The growing coronavirus pandemic and state-mandated shelter-in-place orders have stopped most in-person dining. Grocery stores remain open as essential businesses, while many restaurants have pivoted to pickup and delivery services to stay open while adhering to Centers for Disease Control and Prevention guidelines.
To enable social distancing and help customers avoid packed stores, OpenTable launched a new tool aimed at managing the overcrowding and long lines at grocery stores and restaurant pickups.
"OpenTable will expand its reservation technology to allow grocery stores, permitted major retailers, restaurants turned pop-up shops and to-go concepts to display available shopping times that customers can book in advance or join a waitlist at the door," OpenTable said in a statement.
The new reservation timeslot feature on OpenTable is geared toward managing crowd control and creating a safer option for high-risk shoppers to get groceries without a line, according to the statement released on OpenTable.
The tool launched with initial partners on the West Coast, where OpenTable is headquartered, but it is available nationwide, according to a spokesperson.

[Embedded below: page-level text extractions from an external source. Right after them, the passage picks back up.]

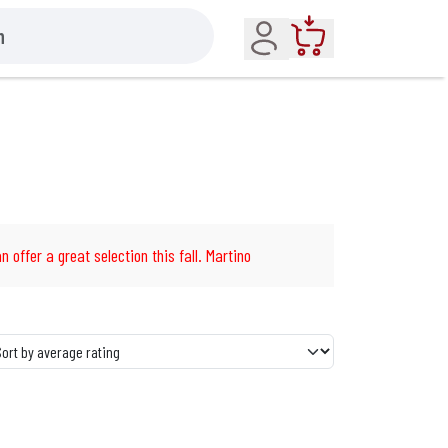
Account
Cart
n offer a great selection this fall. Martino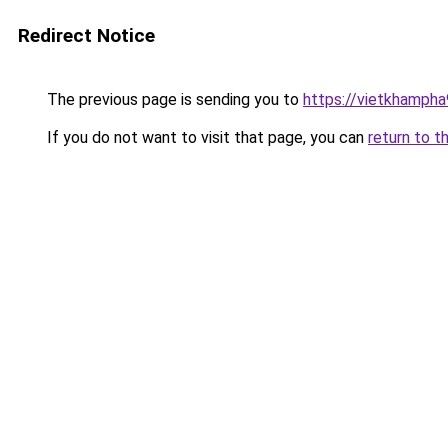
Redirect Notice
The previous page is sending you to
https://vietkhamph
If you do not want to visit that page, you can
return to t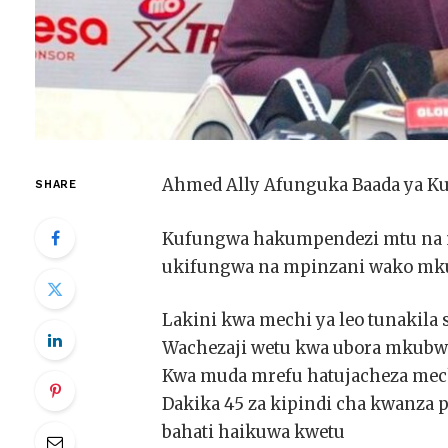
Ahmed Ally Afunguka Baada ya K
SHARE
Kufungwa hakumpendezi mtu na m
ukifungwa na mpinzani wako mku
Lakini kwa mechi ya leo tunakila
Wachezaji wetu kwa ubora mkubw
Kwa muda mrefu hatujacheza mec
Dakika 45 za kipindi cha kwanza 
bahati haikuwa kwetu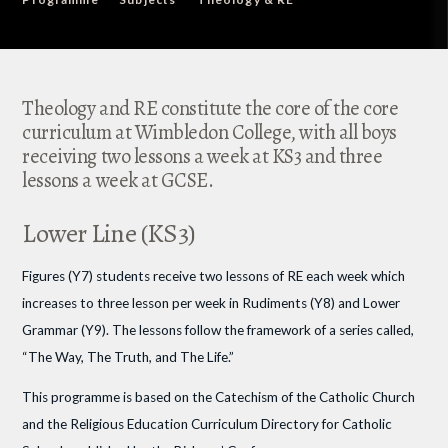
Theology and RE constitute the core of the core
curriculum at Wimbledon College, with all boys
receiving two lessons a week at KS3 and three
lessons a week at GCSE.
Lower Line (KS3)
Figures (Y7) students receive two lessons of RE each week which
increases to three lesson per week in Rudiments (Y8) and Lower
Grammar (Y9). The lessons follow the framework of a series called,
“The Way, The Truth, and The Life.”
This programme is based on the Catechism of the Catholic Church
and the Religious Education Curriculum Directory for Catholic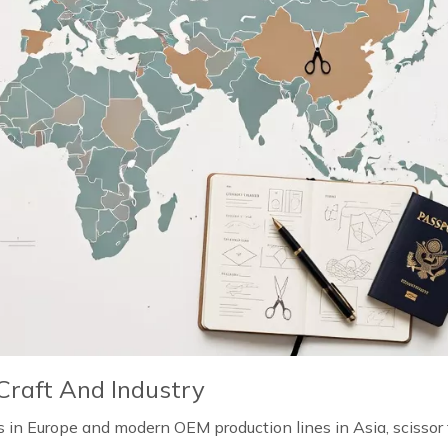
Craft And Industry
n Europe and modern OEM production lines in Asia, scissor 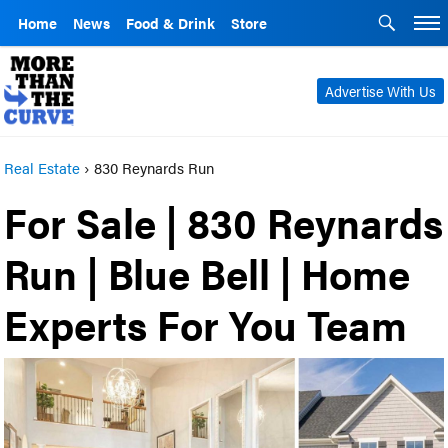
Home
News
Food & Drink
Store
Advertise With Us
Real Estate
›
830 Reynards Run
For Sale | 830 Reynards
Run | Blue Bell | Home
Experts For You Team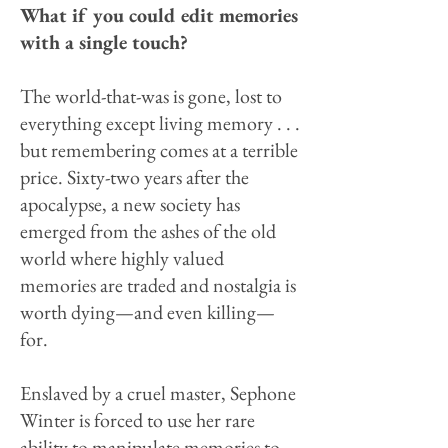
What if you could edit memories
with a single touch?
The world-that-was is gone, lost to
everything except living memory . . .
but remembering comes at a terrible
price. Sixty-two years after the
apocalypse, a new society has
emerged from the ashes of the old
world where highly valued
memories are traded and nostalgia is
worth dying—and even killing—
for.
Enslaved by a cruel master, Sephone
Winter is forced to use her rare
ability to manipulate memories to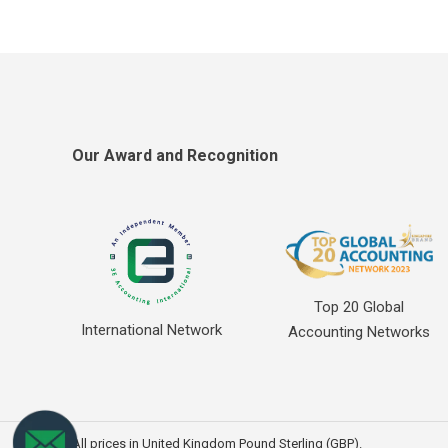
Our Award and Recognition
Top 20 Global
International Network
Accounting Networks
All prices in United Kingdom Pound Sterling (GBP).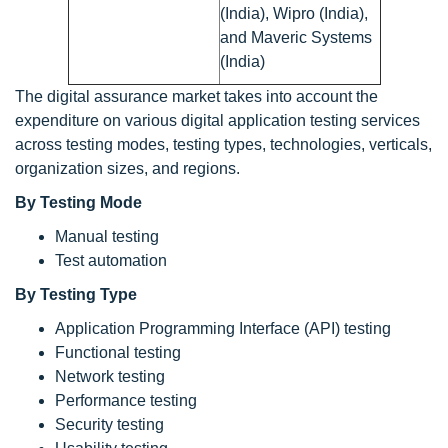
(India), Wipro (India),
and Maveric Systems
(India)
The digital assurance market takes into account the
expenditure on various digital application testing services
across testing modes, testing types, technologies, verticals,
organization sizes, and regions.
By Testing Mode
Manual testing
Test automation
By Testing Type
Application Programming Interface (API) testing
Functional testing
Network testing
Performance testing
Security testing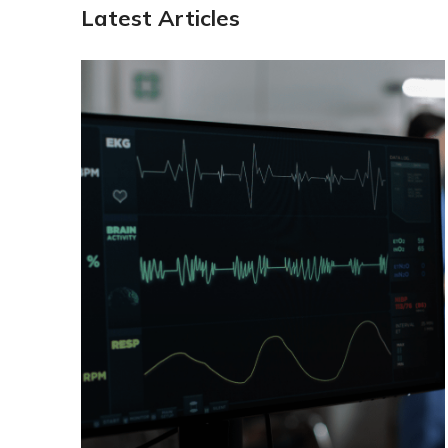
Latest Articles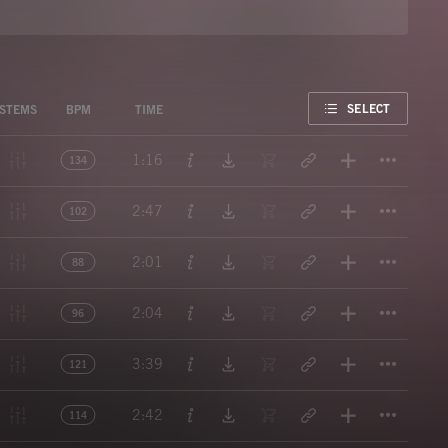
FAVORITE
SELECT
STEMS
BPM
TIME
Titl
1:16
134
Titl
2:47
102
Titl
2:01
88
Titl
2:04
96
Titl
3:39
121
Titl
2:42
114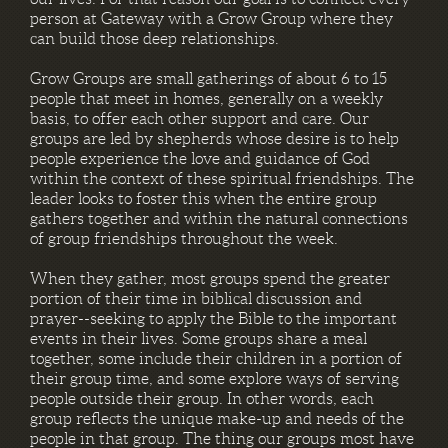
person at Gateway with a Grow Group where they
can build those deep relationships.
Grow Groups are small gatherings of about 6 to 15
people that meet in homes, generally on a weekly
basis, to offer each other support and care. Our
groups are led by shepherds whose desire is to help
people experience the love and guidance of God
within the context of these spiritual friendships. The
leader looks to foster this when the entire group
gathers together and within the natural connections
of group friendships throughout the week.
When they gather, most groups spend the greater
portion of their time in biblical discussion and
prayer--seeking to apply the Bible to the important
events in their lives. Some groups share a meal
together, some include their children in a portion of
their group time, and some explore ways of serving
people outside their group. In other words, each
group reflects the unique make-up and needs of the
people in that group. The thing our groups most have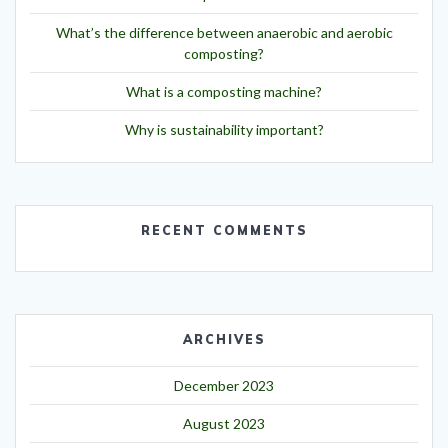
What’s the difference between anaerobic and aerobic
composting?
What is a composting machine?
Why is sustainability important?
RECENT COMMENTS
ARCHIVES
December 2023
August 2023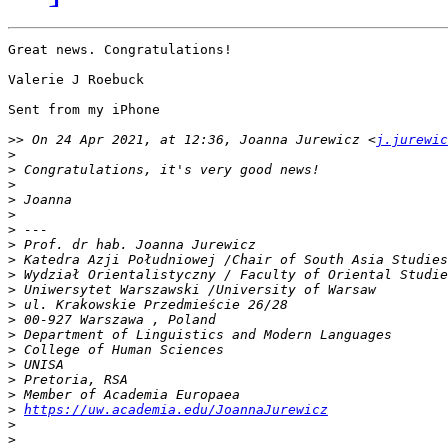
Great news. Congratulations!

Valerie J Roebuck

Sent from my iPhone

>>
 On 24 Apr 2021, at 12:36, Joanna Jurewicz <
j.jurewic
>
>
>
>
>
>
>
>
>
>
>
>
>
>
>
>
>
>
https://uw.academia.edu/JoannaJurewicz
>
>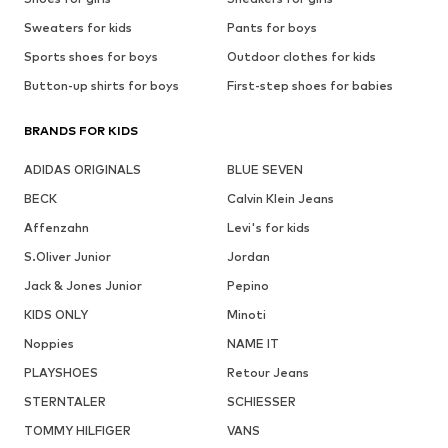
Sweaters for kids
Pants for boys
Sports shoes for boys
Outdoor clothes for kids
Button-up shirts for boys
First-step shoes for babies
BRANDS FOR KIDS
ADIDAS ORIGINALS
BLUE SEVEN
BECK
Calvin Klein Jeans
Affenzahn
Levi's for kids
S.Oliver Junior
Jordan
Jack & Jones Junior
Pepino
KIDS ONLY
Minoti
Noppies
NAME IT
PLAYSHOES
Retour Jeans
STERNTALER
SCHIESSER
TOMMY HILFIGER
VANS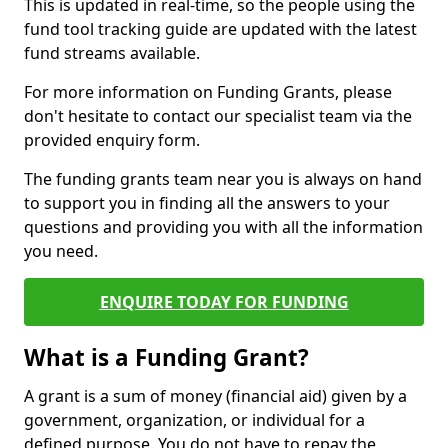
This is updated in real-time, so the people using the
fund tool tracking guide are updated with the latest
fund streams available.
For more information on Funding Grants, please
don't hesitate to contact our specialist team via the
provided enquiry form.
The funding grants team near you is always on hand
to support you in finding all the answers to your
questions and providing you with all the information
you need.
ENQUIRE TODAY FOR FUNDING
What is a Funding Grant?
A grant is a sum of money (financial aid) given by a
government, organization, or individual for a
defined purpose. You do not have to repay the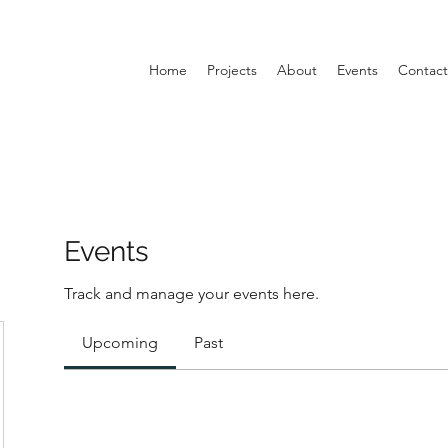
Home
Projects
About
Events
Contact
Events
Track and manage your events here.
Upcoming
Past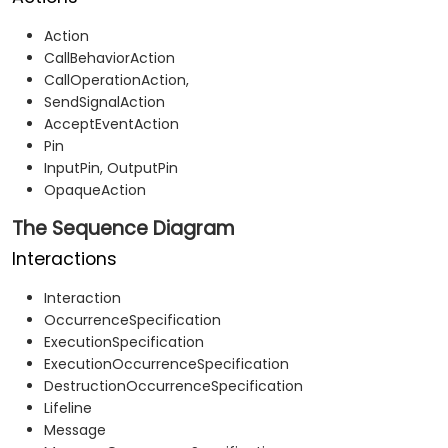
Action
CallBehaviorAction
CallOperationAction,
SendSignalAction
AcceptEventAction
Pin
InputPin, OutputPin
OpaqueAction
The Sequence Diagram
Interactions
Interaction
OccurrenceSpecification
ExecutionSpecification
ExecutionOccurrenceSpecification
DestructionOccurrenceSpecification
Lifeline
Message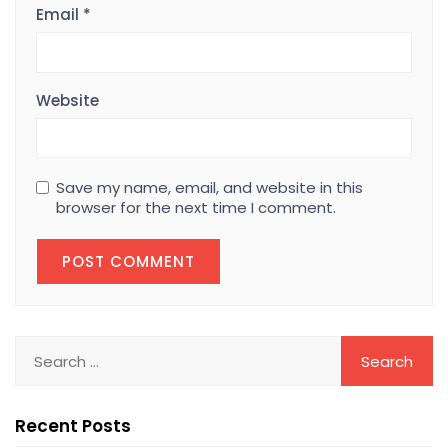
Email
*
Website
Save my name, email, and website in this
browser for the next time I comment.
Recent Posts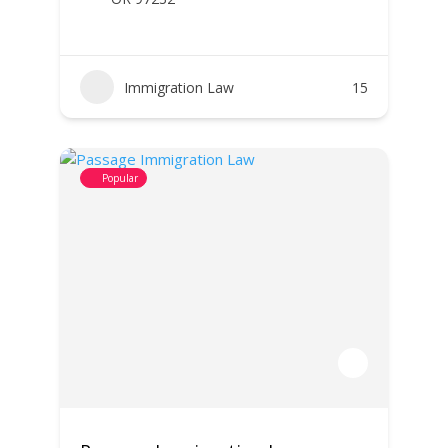
Immigration Law
15
Popular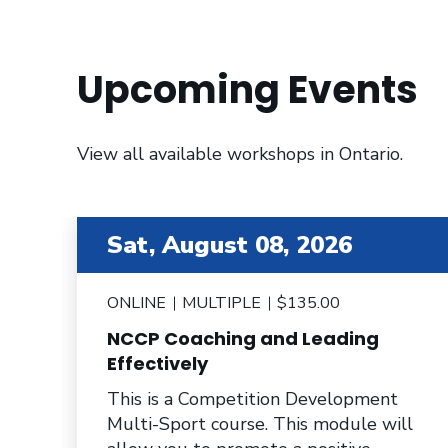
Upcoming Events
View all available workshops in Ontario.
item 2 out of 6
Sat, August 08, 2026
ONLINE
MULTIPLE
$135.00
NCCP Coaching and Leading
e
Effectively
This is a Competition Development
Multi-Sport course. This module will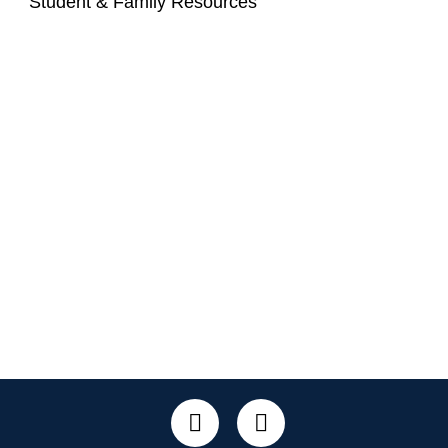
Student & Family Resources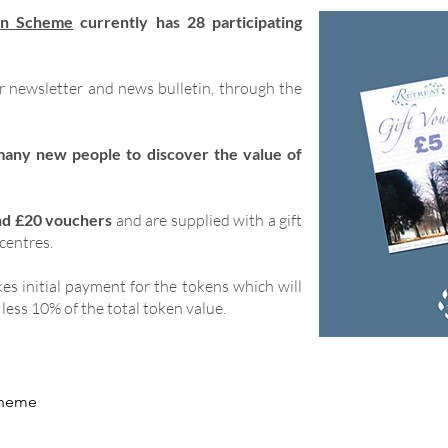
en Scheme
currently has 28 participating
ur newsletter and news bulletin, through the
many new people to discover the value of
nd £20 vouchers
and are supplied with a gift
 centres.
es initial payment for the tokens which will
less 10% of the total token value.
scheme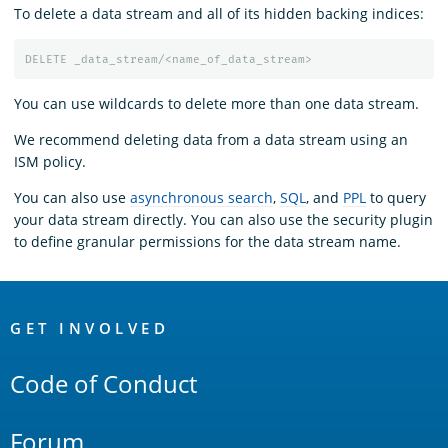
To delete a data stream and all of its hidden backing indices:
DELETE
_data_stream/<name_of_data_stream>
You can use wildcards to delete more than one data stream.
We recommend deleting data from a data stream using an
ISM policy.
You can also use
asynchronous search
,
SQL
, and
PPL
to query
your data stream directly. You can also use the security plugin
to define granular permissions for the data stream name.
OpenSearch
Links
GET INVOLVED
Code of Conduct
Forum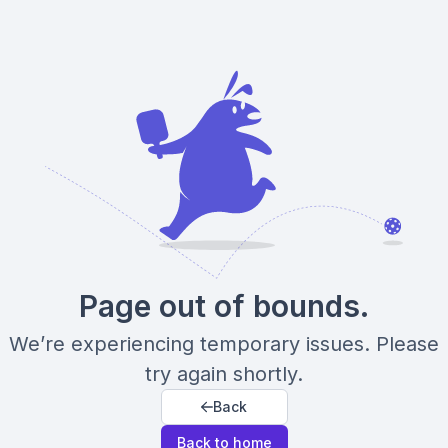
Page out of bounds.
We’re experiencing temporary issues. Please
try again shortly.
Back
Back to home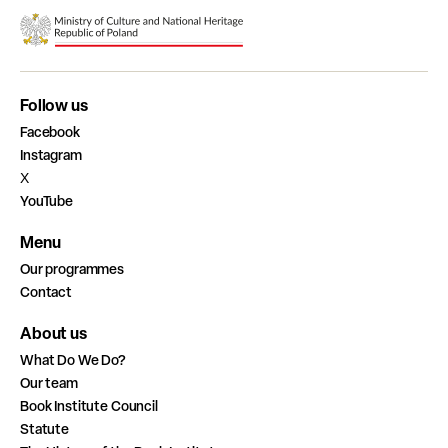
Follow us
Facebook
Instagram
X
YouTube
Menu
Our programmes
Contact
About us
What Do We Do?
Our team
Book Institute Council
Statute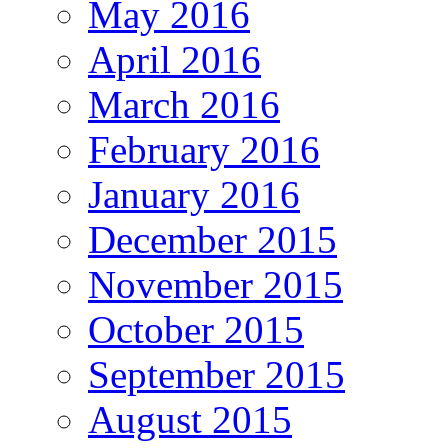
May 2016
April 2016
March 2016
February 2016
January 2016
December 2015
November 2015
October 2015
September 2015
August 2015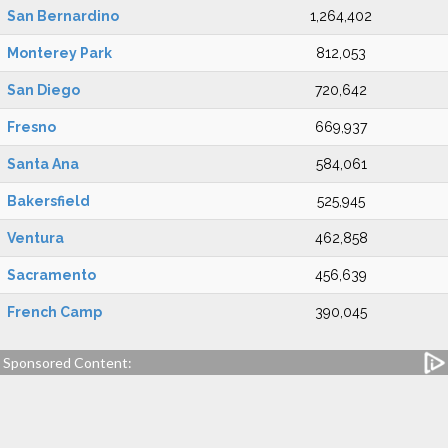
San Bernardino
1,264,402
Monterey Park
812,053
San Diego
720,642
Fresno
669,937
Santa Ana
584,061
Bakersfield
525,945
Ventura
462,858
Sacramento
456,639
French Camp
390,045
Sponsored Content: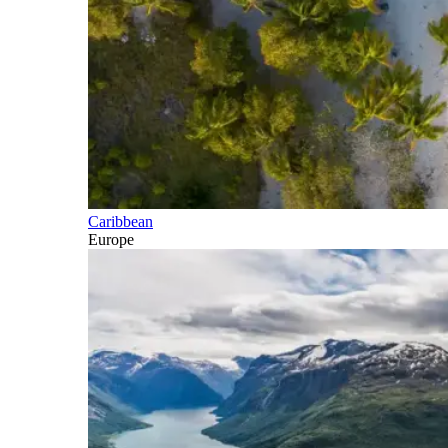
Caribbean
Europe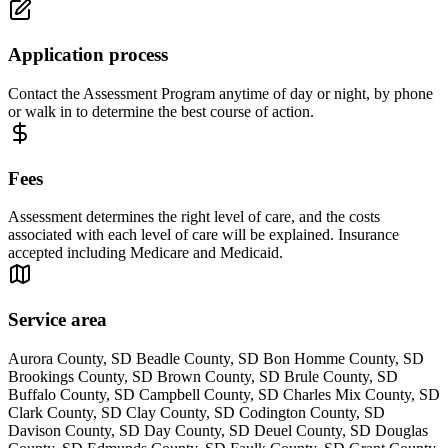
Application process
Contact the Assessment Program anytime of day or night, by phone
or walk in to determine the best course of action.
Fees
Assessment determines the right level of care, and the costs
associated with each level of care will be explained. Insurance
accepted including Medicare and Medicaid.
Service area
Aurora County, SD Beadle County, SD Bon Homme County, SD
Brookings County, SD Brown County, SD Brule County, SD
Buffalo County, SD Campbell County, SD Charles Mix County, SD
Clark County, SD Clay County, SD Codington County, SD
Davison County, SD Day County, SD Deuel County, SD Douglas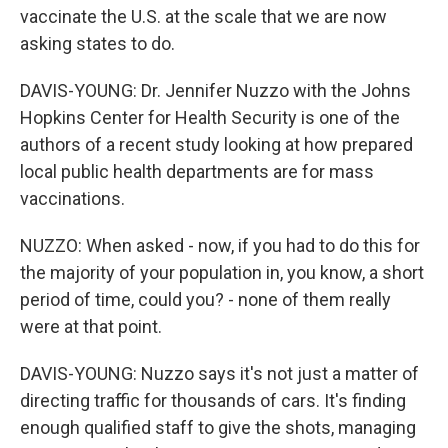
vaccinate the U.S. at the scale that we are now
asking states to do.
DAVIS-YOUNG: Dr. Jennifer Nuzzo with the Johns
Hopkins Center for Health Security is one of the
authors of a recent study looking at how prepared
local public health departments are for mass
vaccinations.
NUZZO: When asked - now, if you had to do this for
the majority of your population in, you know, a short
period of time, could you? - none of them really
were at that point.
DAVIS-YOUNG: Nuzzo says it's not just a matter of
directing traffic for thousands of cars. It's finding
enough qualified staff to give the shots, managing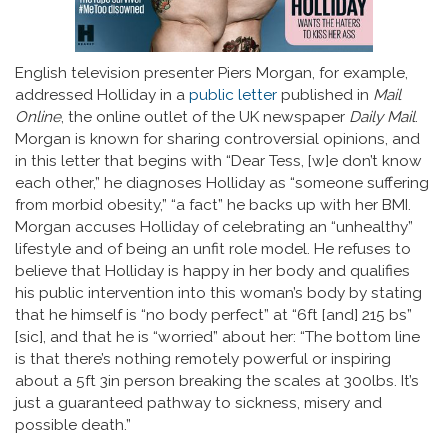
English television presenter Piers Morgan, for example,
addressed Holliday in a
public letter
published in
Mail
Online
, the online outlet of the UK newspaper
Daily Mail
.
Morgan is known for sharing controversial opinions, and
in this letter that begins with “Dear Tess, [w]e don’t know
each other,” he diagnoses Holliday as “someone suffering
from morbid obesity,” “a fact” he backs up with her BMI.
Morgan accuses Holliday of celebrating an “unhealthy”
lifestyle and of being an unfit role model. He refuses to
believe that Holliday is happy in her body and qualifies
his public intervention into this woman’s body by stating
that he himself is “no body perfect” at “6ft [and] 215 bs”
[sic], and that he is “worried” about her: “The bottom line
is that there’s nothing remotely powerful or inspiring
about a 5ft 3in person breaking the scales at 300lbs. It’s
just a guaranteed pathway to sickness, misery and
possible death.”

Right now, in select markets like the San Francisco area, customers can see an option when logging into the app to make an "advanced grocery reservation" at stores including The Epicurean Trader in Hayes Valley or Belcampo Grocery in Oakland.
According to an OpenTable spokesperson, this service is completely free for both the retailer and the shopper and the feature will include restaurants and stores that were not originally on OpenTable, an app designed to book restaurant reservations.
"Consumer habits are shifting with over 400% increase in usage of our delivery and take-out feature on our platform in the last week. We hope this new solution provides similar support for retailers and grocers to help them safely manage the influx of shoppers," Joseph Essas, chief technology officer of OpenTable, said in a statement.
Some grocery stores are already implementing early “senior hours,” designated for older shoppers and shoppers deemed at high-risk for contracting the virus.